[YOUR TASKS]
1. Say whether each statement agrees with the forum page below. Answer yes or no, and quote the words from the page that decide it.
(a) The topic falls under General pfSense Questions.
(b) The thread has 24 posts from 6 posters.
(c) The quoted post mentions two different Proxmox.
2. Answer these questions from the forum page below.
(a) How many views does the topic have?
(b) Which brand of NAS is named in the quoted post?
(c) Who can see the deleted topic?

Netgate Discussion Forum
    • Categories
    • Recent
    • Tags
    • Popular
    • Users
    • Search
    • Register
    • Login

    pfSense Router recommendations?

    Scheduled Pinned Locked Moved General pfSense Questions
    24 Posts 6 Posters 3.5k Views
    Loading More Posts
    • Oldest to Newest
    • Newest to Oldest
    • Most Votes
    Reply
    • Reply as topic
    Log in to reply
    This topic has been deleted. Only users with topic management privileges can see it.
    • VerticalTechnikV
      VerticalTechnik @stephenw10
      last edited by

      @stephenw10 said in pfSense Router recommendations?:

      @VerticalTechnik said in pfSense Router recommendations?:

      We use a lot of inhouse data-traffic between Workstations and Synology-NAS, 3 different Proxmox (Mail-Server, Bookkeeping-Management & Ticketing-Tool).

[INFORMATION SUPPLIED]
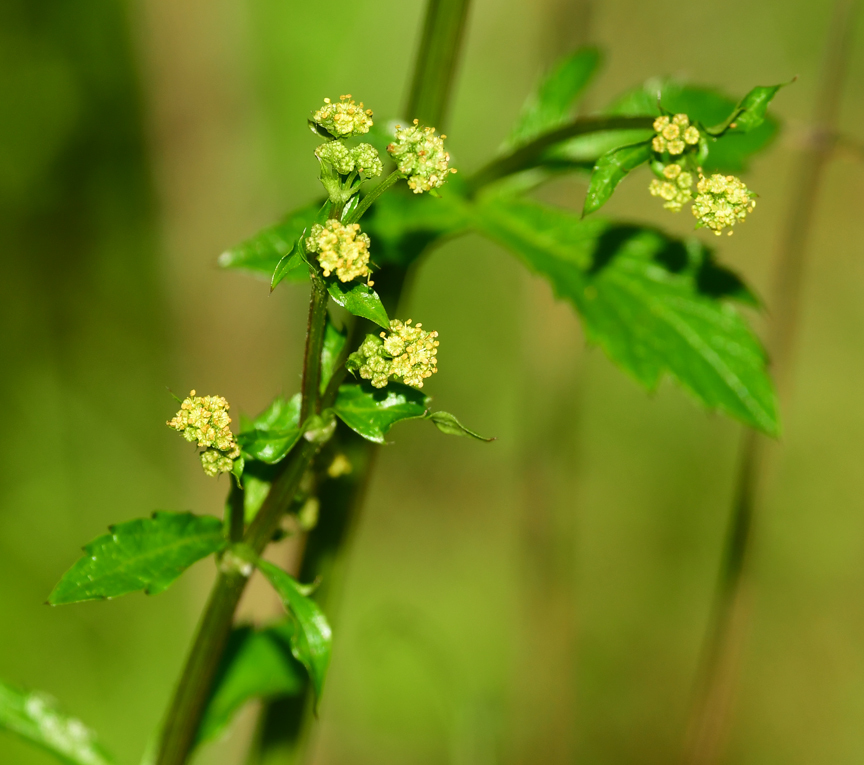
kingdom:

[YOUR WRITTEN ANSWERS]
1.
(a) Yes: "Moved General pfSense Questions"
(b) Yes: "24 Posts 6 Posters"
(c) No: "3 different Proxmox"

2.
(a) 3.5k
(b) Synology
(c) Users with topic management privileges